While we found that CD8+ T cells are the main drivers of PancVAX-induced antitumor immunity, CD4+ T cells may also have a functional role. We noted a complete loss of the antitumor response upon depletion of CD8+ cells and a partial loss upon CD4+ T cell depletion. Although more studies are required, the latter findings suggest that inclusion of peptides that elicit CD4+ T cell responses could further improve tumor clearance. In fact, different models have shown varying requirements for CD4+ and/or CD8+ T cells for tumor eradication. Successes in melanoma patients have nonetheless been associated with immunization, with 20-mer peptides targeting both CD4+ and CD8+ T cells (5, 20).
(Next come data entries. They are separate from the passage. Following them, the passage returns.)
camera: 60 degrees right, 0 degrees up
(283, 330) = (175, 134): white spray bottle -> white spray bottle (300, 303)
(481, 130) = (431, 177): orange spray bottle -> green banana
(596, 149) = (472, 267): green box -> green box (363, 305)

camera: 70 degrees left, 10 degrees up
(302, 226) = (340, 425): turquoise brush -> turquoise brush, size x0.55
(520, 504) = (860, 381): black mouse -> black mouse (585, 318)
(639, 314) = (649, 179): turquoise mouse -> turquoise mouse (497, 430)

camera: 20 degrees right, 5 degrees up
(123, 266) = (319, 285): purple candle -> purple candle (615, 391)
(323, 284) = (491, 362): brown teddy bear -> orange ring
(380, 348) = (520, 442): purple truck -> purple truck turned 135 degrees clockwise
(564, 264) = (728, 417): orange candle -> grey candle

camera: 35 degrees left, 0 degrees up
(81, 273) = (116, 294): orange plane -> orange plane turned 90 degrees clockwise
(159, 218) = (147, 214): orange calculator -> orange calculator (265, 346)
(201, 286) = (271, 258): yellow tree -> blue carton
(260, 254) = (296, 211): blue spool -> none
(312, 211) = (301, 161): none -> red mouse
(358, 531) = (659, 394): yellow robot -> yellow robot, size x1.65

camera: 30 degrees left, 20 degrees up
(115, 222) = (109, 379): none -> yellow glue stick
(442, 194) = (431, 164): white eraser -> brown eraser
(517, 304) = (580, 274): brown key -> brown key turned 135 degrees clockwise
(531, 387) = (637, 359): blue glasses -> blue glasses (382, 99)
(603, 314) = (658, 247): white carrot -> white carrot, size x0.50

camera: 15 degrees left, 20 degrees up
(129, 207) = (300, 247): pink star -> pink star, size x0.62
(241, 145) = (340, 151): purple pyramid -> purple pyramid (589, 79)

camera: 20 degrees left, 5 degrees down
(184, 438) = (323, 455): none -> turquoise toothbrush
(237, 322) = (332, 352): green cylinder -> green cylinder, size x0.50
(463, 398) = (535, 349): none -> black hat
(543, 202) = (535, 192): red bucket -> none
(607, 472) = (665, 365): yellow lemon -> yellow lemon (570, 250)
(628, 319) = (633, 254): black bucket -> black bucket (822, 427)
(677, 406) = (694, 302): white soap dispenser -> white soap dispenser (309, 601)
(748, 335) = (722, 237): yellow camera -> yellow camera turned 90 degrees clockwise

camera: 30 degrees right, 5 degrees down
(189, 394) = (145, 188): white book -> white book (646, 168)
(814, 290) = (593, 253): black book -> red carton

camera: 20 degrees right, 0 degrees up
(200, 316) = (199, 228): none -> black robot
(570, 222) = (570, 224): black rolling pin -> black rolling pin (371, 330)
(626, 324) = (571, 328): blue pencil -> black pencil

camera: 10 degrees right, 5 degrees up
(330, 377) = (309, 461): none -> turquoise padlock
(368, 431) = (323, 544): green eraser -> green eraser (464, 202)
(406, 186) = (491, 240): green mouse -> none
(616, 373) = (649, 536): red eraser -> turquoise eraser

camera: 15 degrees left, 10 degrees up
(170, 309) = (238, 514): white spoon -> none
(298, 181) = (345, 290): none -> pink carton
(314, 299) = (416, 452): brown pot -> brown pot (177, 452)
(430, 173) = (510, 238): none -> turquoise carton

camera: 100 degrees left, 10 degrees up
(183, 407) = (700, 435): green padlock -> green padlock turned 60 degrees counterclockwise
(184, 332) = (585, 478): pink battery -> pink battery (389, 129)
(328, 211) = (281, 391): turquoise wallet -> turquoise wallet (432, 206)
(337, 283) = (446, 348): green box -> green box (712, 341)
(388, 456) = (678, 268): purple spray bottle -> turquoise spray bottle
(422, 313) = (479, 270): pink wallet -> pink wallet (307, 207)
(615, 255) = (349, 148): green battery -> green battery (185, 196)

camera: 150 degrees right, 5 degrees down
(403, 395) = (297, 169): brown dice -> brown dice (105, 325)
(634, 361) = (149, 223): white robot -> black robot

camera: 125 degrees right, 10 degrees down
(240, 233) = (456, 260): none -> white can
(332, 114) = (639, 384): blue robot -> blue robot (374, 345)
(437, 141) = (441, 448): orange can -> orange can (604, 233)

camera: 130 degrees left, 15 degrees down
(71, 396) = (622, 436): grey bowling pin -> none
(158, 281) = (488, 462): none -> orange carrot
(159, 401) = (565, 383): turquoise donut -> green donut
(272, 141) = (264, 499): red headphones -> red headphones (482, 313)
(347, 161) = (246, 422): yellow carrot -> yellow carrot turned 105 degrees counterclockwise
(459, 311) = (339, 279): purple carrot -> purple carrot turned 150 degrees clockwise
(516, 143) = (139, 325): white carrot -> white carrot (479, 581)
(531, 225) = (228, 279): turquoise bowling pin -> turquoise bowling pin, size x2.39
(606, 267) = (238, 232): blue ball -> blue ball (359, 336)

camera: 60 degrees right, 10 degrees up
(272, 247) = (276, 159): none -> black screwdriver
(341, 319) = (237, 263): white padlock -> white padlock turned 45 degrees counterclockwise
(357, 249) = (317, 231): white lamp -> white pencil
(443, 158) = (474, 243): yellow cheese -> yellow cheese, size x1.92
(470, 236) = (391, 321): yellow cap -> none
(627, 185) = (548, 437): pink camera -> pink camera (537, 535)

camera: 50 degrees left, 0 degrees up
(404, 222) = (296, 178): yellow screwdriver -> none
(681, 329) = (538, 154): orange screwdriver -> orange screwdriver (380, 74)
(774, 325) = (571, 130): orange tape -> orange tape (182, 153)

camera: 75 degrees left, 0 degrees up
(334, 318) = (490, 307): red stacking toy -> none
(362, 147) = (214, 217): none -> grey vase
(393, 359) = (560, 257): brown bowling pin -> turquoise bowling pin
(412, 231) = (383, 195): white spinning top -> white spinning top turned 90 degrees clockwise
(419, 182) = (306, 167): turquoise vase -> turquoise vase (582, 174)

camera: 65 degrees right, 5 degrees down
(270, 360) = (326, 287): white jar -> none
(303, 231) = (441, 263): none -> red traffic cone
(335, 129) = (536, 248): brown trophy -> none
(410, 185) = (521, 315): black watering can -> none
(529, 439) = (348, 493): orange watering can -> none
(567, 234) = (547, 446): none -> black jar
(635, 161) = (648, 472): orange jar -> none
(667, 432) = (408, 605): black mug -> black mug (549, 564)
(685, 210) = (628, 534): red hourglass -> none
Interestingly, we did not detect preexisting T cells specific for the 169 neoantigens in untreated tumor-bearing mice. This absence of preexisting T cells in response to naturally occurring neoepitopes could arise for several reasons: inadequate antigen presentation due to poor expression of the mutated genes or relatively low MHC I–binding affinities; dominant or preexisting neoantigens falling below the binding affinity cutoff (≤1,000 nM); our restriction of the immunogenicity screen to IFN-γ production; a low frequency of T cells capable of recognizing mutant neoepitopes within the repertoire; and/or the T cells being of low avidity or undergoing apoptosis.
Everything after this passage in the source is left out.